Westfield

Applicant seeking environmental plan modifications

WESTFIELD – The Conservation Commission last night continued the hearing on a plan to daylight a stream piped through the sixth hole of Shaker Farms Country Club, an issue which has been on the board’s agenda for nearly a year.
Consultant Rob Levesque asked the board to continue the hearing, which has happened routinely since October of 1013, to allow further discussion with city officials and the country club owners on a plan to resolve the issues created by the city’s stormwater drainage system at 866 Shaker Road.
The daylighting project was delayed for months while it was under review by the Army Corps of Engineers, which has jurisdiction over all waterways and related water control structures in the country.
Shaker Farms Country Club owner, Dan Kotowitz, appearing before the Board of Public Works in October of 2013, said that “a huge amount of runoff” from the stormwater pipe collecting water in the Falley Drive neighborhood is flooding the course near the sixth green.
Kotowitz said at the BPW meeting that the sixth hole, a 565-yard uphill dogleg and the hardest hole on the course, lies at the bottom of the Shaker Heights bluff. Kotowitz said the water “is coming down onto our property” from the bluff and requested the Board of Public Works to take what action the city could take to eliminate that storm-related flooding.
The city had already hired R. Levesque & Associates to design a solution to the problem prior to that meeting. The Conservation Commission opened its hearing at its Oct. 10th session to determine what environmental impact would result from removing the pipe carrying water under the course.
Levesque said that the state Department of Environmental Protection is now involved in the environmental review process.
Levesque said he and his staff “met with city officials and the Shaker Farms owners” and presented “option that are less impactful to wetlands” because of the DEP’s ruling that daylighting the piped stormwater would have to be protected y federal and state laws and regulations.

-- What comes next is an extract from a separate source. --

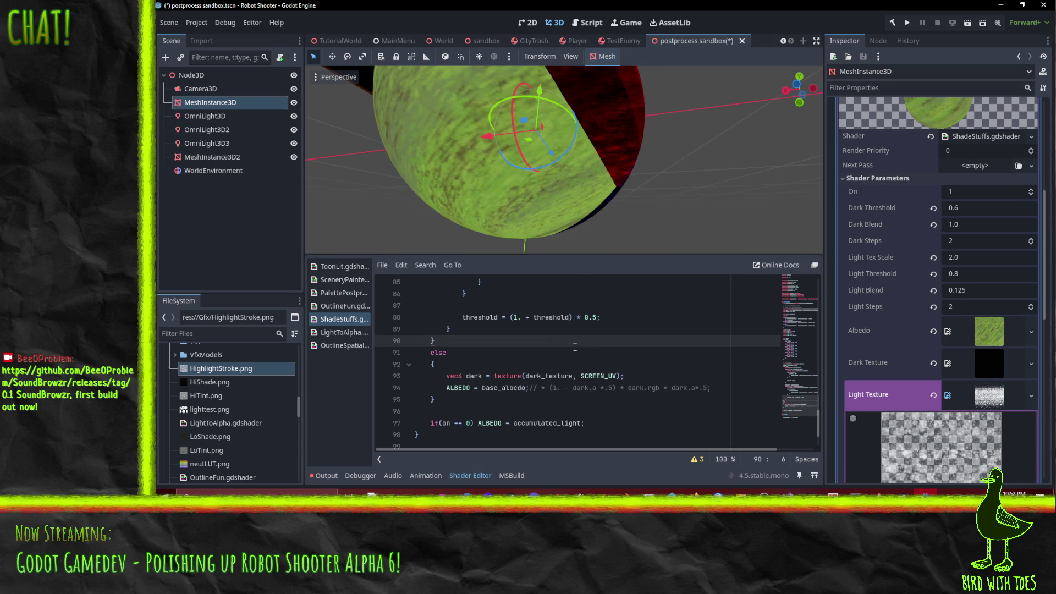
left_click_drag(572, 220, 576, 173)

“Because of the DEP’s ruling they would not be able to maintain the fairway,” Levesque said. “It’s going on at golf courses all over western Massachusetts.
“The DEP sees it as becoming a bordering wetland and they would not be allowed to maintain or mow the fairway,” Levesque said.
Levesque said he plans to walk the site with city officials and the country club owners to determine what other action is an option to daylighting the stormwater drainage system.
The commission voted to continue the hearing to its Nov. 25 session to allow time for alternative solutions to be identified and a plan developed.